As a mother, I have a moral obligation to protect my daughter, along with other girls and women all over the world.

The law in El Salvador is killing the country’s people, and denying rights for many more. A new Amnesty International report documents story after story of this policy’s human cost. Health-care providers in El Salvador are being forbidden from acting to save women from life-threatening pregnancies. And again, those who have spontaneous miscarriages are facing prosecution and imprisonment rather than being treated with compassion and kindness.

El Salvador’s law, for all its devastating consequences, is not stopping women and girls from having clandestine abortions. World Health Organization data demonstrates that Salvadoran-style legal restrictions do not prevent people from undergoing the procedure; instead, they’re forced to seek dangerous operations in secret, risking their lives and health. Knitting needles, pieces of wood, self-prescribed doses of medicine, and other mechanisms are sometimes used as a last resort for desperate individuals. Worldwide, unsafe abortions are one of the leading causes of maternal mortality. In addition, there are indirect risks of giving someone no perceptible option: In El Salvador, for example, suicide accounts for 57 percent of the deaths of pregnant girls ages 10 to 19.

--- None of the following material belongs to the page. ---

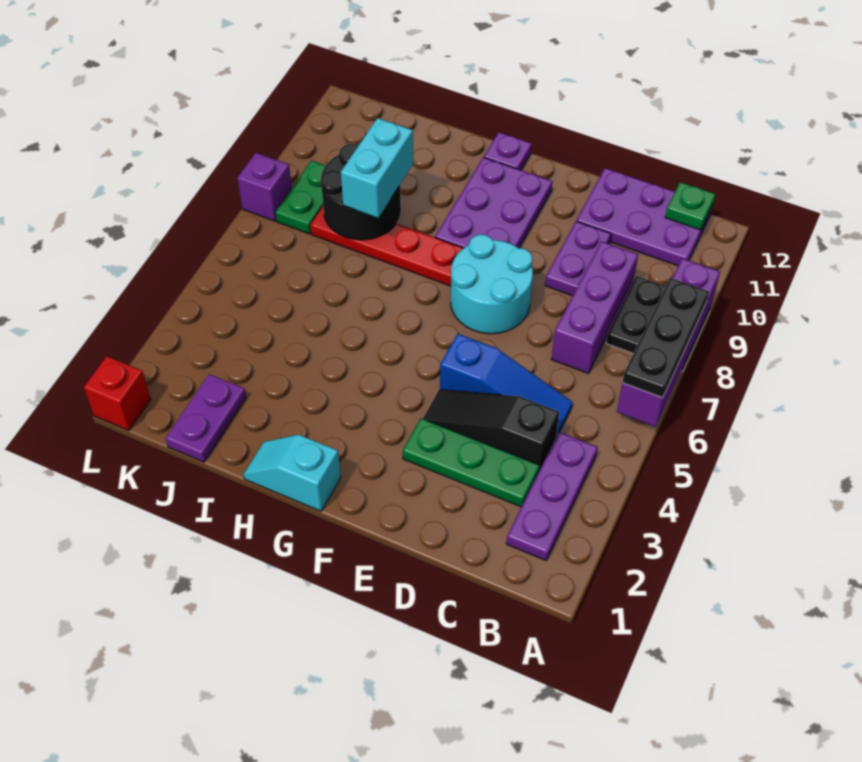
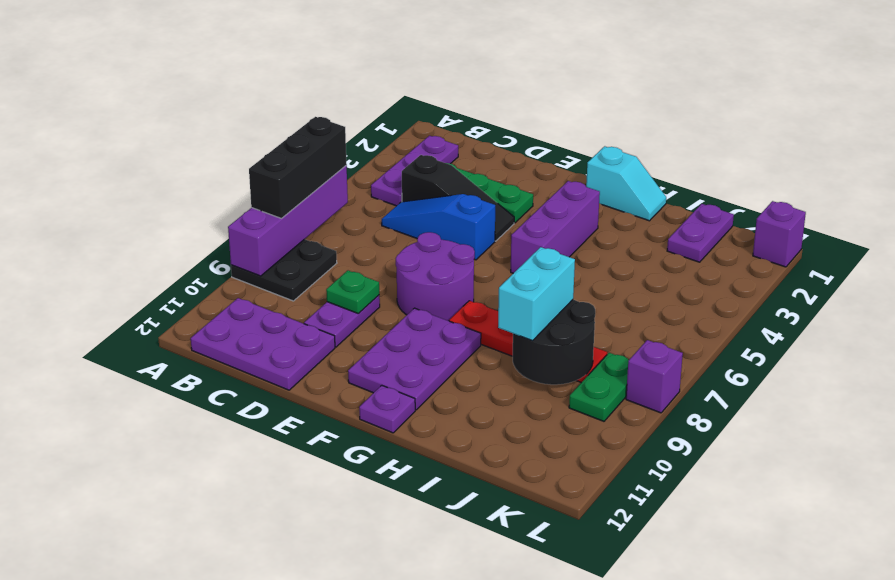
black 1x3 plate [622,278,709,398] -> black 1x3 brick [249,117,347,218]
green 1x1 plate [665,182,716,230] -> green 1x1 plate moved to [326,271,379,314]
purple 1x3 brick [551,242,638,374] -> purple 1x3 brick moved to [511,181,600,273]
cyan 2x2 round brick [451,234,533,334] -> purple 2x2 round brick [396,232,475,321]
red 1x1 brick [84,356,151,430] -> purple 1x1 brick [753,201,806,267]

The human rights argument to end this sweeping ban is clear, and the international community has begun to take notice. Several UN bodies—including the Committee Against Torture and the Committee on the Rights of the Child—have criticized El Salvador’s abortion law as a violation of the fundamental rights of women and girls. These expert treaty bodies have called on the country to decriminalize abortion and to ensure its availability in accordance with international obligations, which include in cases of risk to a pregnant person’s physical or mental health, in cases of rape or incest, and in some cases of fetal impairment. Thus far, the nation has not responded to these demands.

Unfortunately, the criminalization of girls and women who need to seek an abortion is not exclusive to El Salvador. Growing up in Brazil, where the procedure is illegal in most cases, I heard too many similar stories to the ones from El Salvador. And they repeat in many corners of our hemisphere. In Latin America and the Caribbean, there are seven countries that either prohibit abortion altogether, or do not explicitly allow it in order to save the life of the woman: Chile, Dominican Republic, El Salvador, Haiti, Honduras, Nicaragua, and Suriname. Furthermore, safe abortions upon request are only available in the first trimester in Cuba, Uruguay, and Mexico City.

It is past time for us to overcome these discriminatory and unscrupulous laws that violate girls’ and women’s human rights. We must call upon El Salvador, and other countries throughout the world, to rescind the policies putting their people at risk of suffering, imprisonment, injury, and death.